Notwithstanding these findings, there are some limitations to this study. One limitation regards the measurement of living standards. My measure did not include the value of unpaid care and housework, while women spend significant amounts of time on unpaid work (Gupta et al., 2021; Mansour & McKinnish, 2014). Preliminary work suggests that including unpaid work would hardly change the dissolution penalty (Bratberg & Tjøtta, 2008), but more work is needed. Another limitation is that income is distinct from expenditure. Expenses related to union dissolution can be considerable and include divorce litigation, the repurchase of household goods, and double mortgage or rent payments. A broader view on women’s living standards could benefit from the measurement of such expenses, which are not available in administrative registers. Furthermore, the data did not allow me to assign tax payments to individual household members, because taxes include a small component levied at the household level. Individual assignment would not change the statistical results, but it could change their interpretation: what currently appears as a reduction in tax payments that benefits separating women may represent the cessation of taxes levied on the partner’s earnings. This would mean that women from higher-income unions do not enjoy a small compensatory advantage due to progressive taxation and that their financial dependence on the partner is somewhat less sizeable. Lastly, this study relies on decomposition analysis. The decomposition untangled the relative importance of household composition and income sources for the dissolution penalty. In reality, of course, these components interact. Increases in earnings reduce entitlements to transfers, households composed of fewer children become entitled to fewer child benefits, and so forth. A more comprehensive design might be able to incorporate these interactions, and the current study represents just a first step in that direction.

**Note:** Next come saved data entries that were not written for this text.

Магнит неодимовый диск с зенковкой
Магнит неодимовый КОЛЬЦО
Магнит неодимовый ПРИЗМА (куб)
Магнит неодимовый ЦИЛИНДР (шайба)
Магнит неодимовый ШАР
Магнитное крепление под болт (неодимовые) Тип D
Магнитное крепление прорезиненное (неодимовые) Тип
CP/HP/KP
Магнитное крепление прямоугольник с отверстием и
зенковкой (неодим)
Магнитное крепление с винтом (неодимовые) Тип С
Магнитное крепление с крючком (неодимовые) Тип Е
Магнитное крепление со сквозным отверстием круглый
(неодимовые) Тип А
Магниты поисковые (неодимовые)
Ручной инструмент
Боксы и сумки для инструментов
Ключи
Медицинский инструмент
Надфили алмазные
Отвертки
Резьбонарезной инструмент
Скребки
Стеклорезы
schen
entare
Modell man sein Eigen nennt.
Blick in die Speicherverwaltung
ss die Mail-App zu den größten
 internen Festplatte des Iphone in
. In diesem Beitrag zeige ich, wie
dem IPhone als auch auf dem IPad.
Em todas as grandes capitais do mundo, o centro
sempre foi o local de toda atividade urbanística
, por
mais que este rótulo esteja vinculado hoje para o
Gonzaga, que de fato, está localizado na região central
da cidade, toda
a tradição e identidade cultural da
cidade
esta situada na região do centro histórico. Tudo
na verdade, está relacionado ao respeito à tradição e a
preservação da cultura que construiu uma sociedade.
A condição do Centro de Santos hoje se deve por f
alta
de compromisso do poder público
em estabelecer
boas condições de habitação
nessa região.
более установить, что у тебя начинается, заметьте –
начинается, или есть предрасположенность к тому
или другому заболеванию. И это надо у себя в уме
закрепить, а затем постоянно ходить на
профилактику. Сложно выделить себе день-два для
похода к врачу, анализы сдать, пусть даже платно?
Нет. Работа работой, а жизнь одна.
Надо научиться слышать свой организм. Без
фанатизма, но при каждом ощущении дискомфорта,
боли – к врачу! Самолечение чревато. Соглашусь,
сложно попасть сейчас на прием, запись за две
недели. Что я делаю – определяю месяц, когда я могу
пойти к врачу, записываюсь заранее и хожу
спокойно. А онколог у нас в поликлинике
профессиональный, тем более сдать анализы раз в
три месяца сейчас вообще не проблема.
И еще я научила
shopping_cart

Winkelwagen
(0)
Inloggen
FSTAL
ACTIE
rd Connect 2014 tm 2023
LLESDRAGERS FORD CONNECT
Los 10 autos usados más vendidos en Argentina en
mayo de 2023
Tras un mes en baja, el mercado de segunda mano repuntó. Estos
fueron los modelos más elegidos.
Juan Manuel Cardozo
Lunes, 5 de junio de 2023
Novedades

To conclude, this study examined the compensation and partner independence mechanisms for the event of union dissolution. These mechanisms easily extend to other life events. Examples include labor market events, such as job loss, sickness, disability, or retirement, and demographic events, such as childbirth, home leaving, or bereavement. The consequences of those events, too, depend on the contributions of other household members and their embedding in institutional arrangements. Future work may examine these to shed more light on the nexus between life events, social policy, and stratification.